Monday, January 10, 2011

The Honors Dorm

So Wifey thinks I should write a book. Today, in the shower, the idea of its subject came to me. But, since I'm too lazy and undiscliplined, I'm going to write it in installments. Sort of like Dickens did, but without his talent.

Today is the first one. I'll go back to it from time to time. It's called "The Honors Dorm."

A confederation of events has compelled me to write. First, more than any place I lived, my old apartment at U Miami was significant to me in my formative years. And, as I visited yesterday and confirmed --it no longer exists. The old concrete and block three story building, built after WW II, is just a pile of rubble. Actually, not even that --they've cleared the rubble to a smooth, graded, ready to build empty lot.

Third, my youngest, D2, is precisely the age I was when I moved into the HD. She's a second semester freshman in college, as I was in January 1980. I gow older and don't know how long my memory will be relatively solid.

So I begin today.

Chapter One: What Brought Me There? I was a pretty good student at MacArthur High in Levittown, LI. As my friend Ken's wife Joelle points out, being good at MacArthur, the working class capital of LI, where most of the kids were children of NYC cops, firemen, salesmen, and factory guys, was like being tall among midgets. Yes, Joelle, who went to Stuyvesant High in the City, and then to Ivy League colleges, is an educational snob.
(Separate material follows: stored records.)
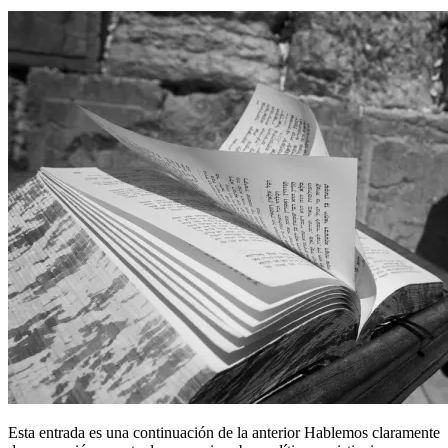
Esta entrada es una continuación de la anterior Hablemos claramente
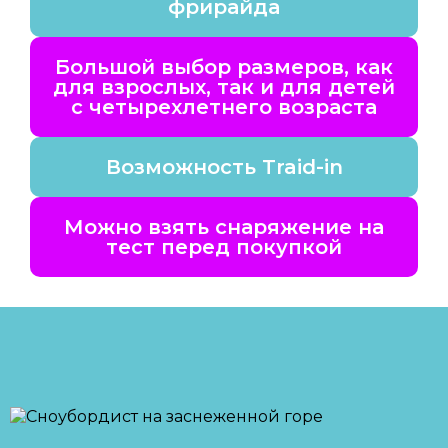
фрирайда
Большой выбор размеров, как
для взрослых, так и для детей
с четырехлетнего возраста
Возможность Traid-in
Можно взять снаряжение на
тест перед покупкой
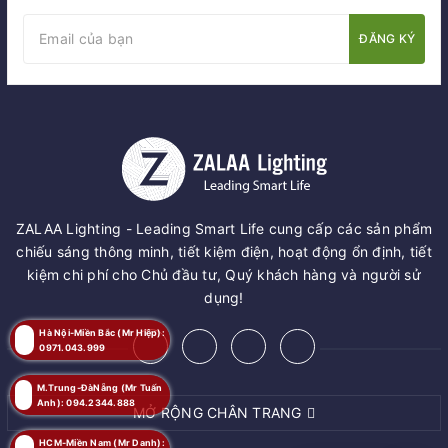
ĐĂNG KÝ
ZALAA Lighting - Leading Smart Life cung cấp các sản phẩm
chiếu sáng thông minh, tiết kiệm điện, hoạt động ổn định, tiết
kiệm chi phí cho Chủ đầu tư, Quý khách hàng và người sử
dụng!
Hà Nội-Miền Bắc (Mr Hiệp):
0971.043.999
M.Trung-ĐàNẵng (Mr Tuấn
Anh): 094.2344.888
MỞ RỘNG CHÂN TRANG
HCM-Miền Nam (Mr Danh):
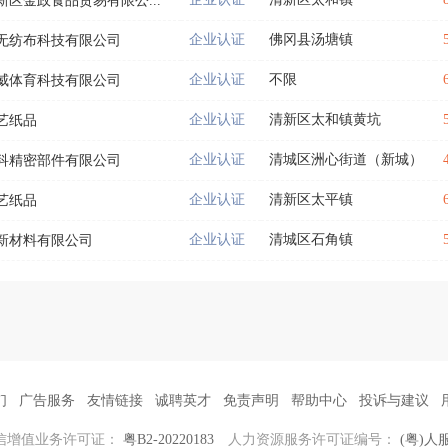
新区金政食品贸易有限公...
企业认证
佛冈县汤塘镇
无纺布科技有限公司
企业认证
不限
威体育科技有限公司
企业认证
清新区太和镇黄坑
艺纸品
企业认证
清城区洲心街道（新城）
科精密部件有限公司
企业认证
清新区太平镇
艺纸品
企业认证
清城区石角镇
新材料有限公司
们
广告服务
友情链接
诚聘英才
免责声明
帮助中心
投诉与建议
信增值业务许可证：
粤B2-20220183
人力资源服务许可证编号：
(粤)人服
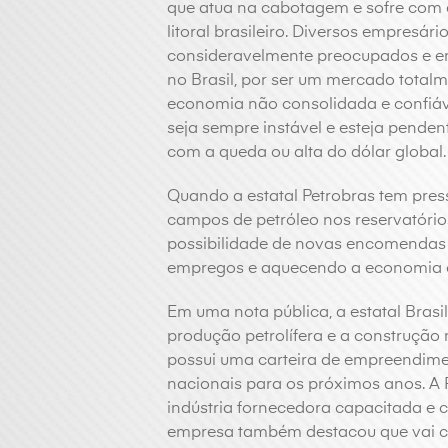
que atua na cabotagem e sofre com 
litoral brasileiro. Diversos empresár
consideravelmente preocupados e e
no Brasil, por ser um mercado totalme
economia não consolidada e confiáv
seja sempre instável e esteja pendent
com a queda ou alta do dólar global.
Quando a estatal Petrobras tem pres
campos de petróleo nos reservatórios 
possibilidade de novas encomendas 
empregos e aquecendo a economia 
Em uma nota pública, a estatal Brasi
produção petrolífera e a construção n
possui uma carteira de empreendimen
nacionais para os próximos anos. A 
indústria fornecedora capacitada e 
empresa também destacou que vai co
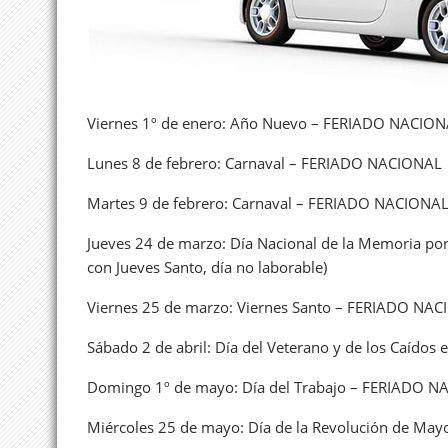
Viernes 1º de enero: Año Nuevo – FERIADO NACIO
Lunes 8 de febrero: Carnaval – FERIADO NACIONAL
Martes 9 de febrero: Carnaval – FERIADO NACIONA
Jueves 24 de marzo: Día Nacional de la Memoria por
con Jueves Santo, día no laborable)
Viernes 25 de marzo: Viernes Santo – FERIADO NA
Sábado 2 de abril: Día del Veterano y de los Caído
Domingo 1º de mayo: Día del Trabajo – FERIADO 
Miércoles 25 de mayo: Día de la Revolución de M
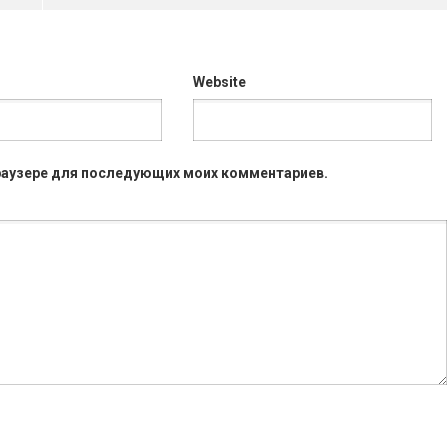
Website
 браузере для последующих моих комментариев.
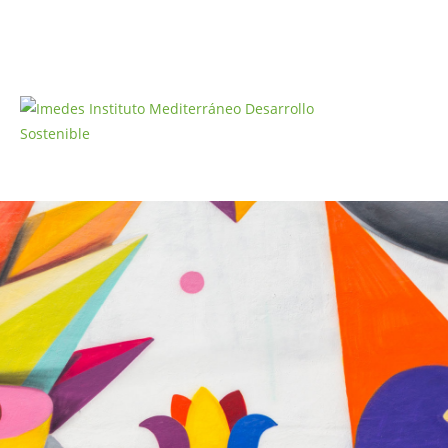
¿Qué hay de nuevo, viejo?
>
Comunicación Ambiental
>
¿Qué hay de nuevo, viejo?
She's also right.

Meanwhile, my mother had decided that the family should move to Florida. She was 58 and my father was 59. He had a profit share pension coming to him with a value of about $250K. My folks had other savings, and the prospect of Social Security beginning when my Dad turned 62. They figured the money they got from our split level on the 1/6 acre lot would pay for a Florida condo. And then came the Winter of '77.

It was very cold, and snowed a lot. My mother rarely left the house. She told my father the HAD to move. Coming from a long line of Jewish husbands, he knew that if mama ain't happy, ain't no one in the house happy. He agreed, especially after my mother went to visit HER mother in Miami Beach to move her to a nursing home, and came home to show my father a contract she signed to buy a condo in Delray Beach.

My mother had NEVER done something like that before. My Dad knew she meant business...

So, my father set about trying to get me to apply to U Miami. Ha! No way. I was going to go to Stony Brook, or Hofstra, or one of the other SUNY schools. Miami was "SunTan U," and I wasn't going there.

Then, my father met a young doctor, the son of one of hus customers, and the fellow had received his undergraduate training at UM, in the Honors Program, and raved about it. I listened, a little. And then I applied.

And then came the scholarship offer. Since I was in the top 10% of my class, and had a 1200 SAT, they offered me a "Presidential Scholarship," which covered 1/2 tuition. In 1979, that was worth $1200 per year! More importantly, my 17 year old ego was stroked. Even though I never visited, I committed to go to UM, and join the entering Honors Program in the Fall of 1979.

When I arrived, though, the Honors Dorm, Building 22, was full. I was placed on a waiting list.

But I joined the Honors Students Association (HSA) and met my life's first mentor, other than my father. I met Joe Durnell.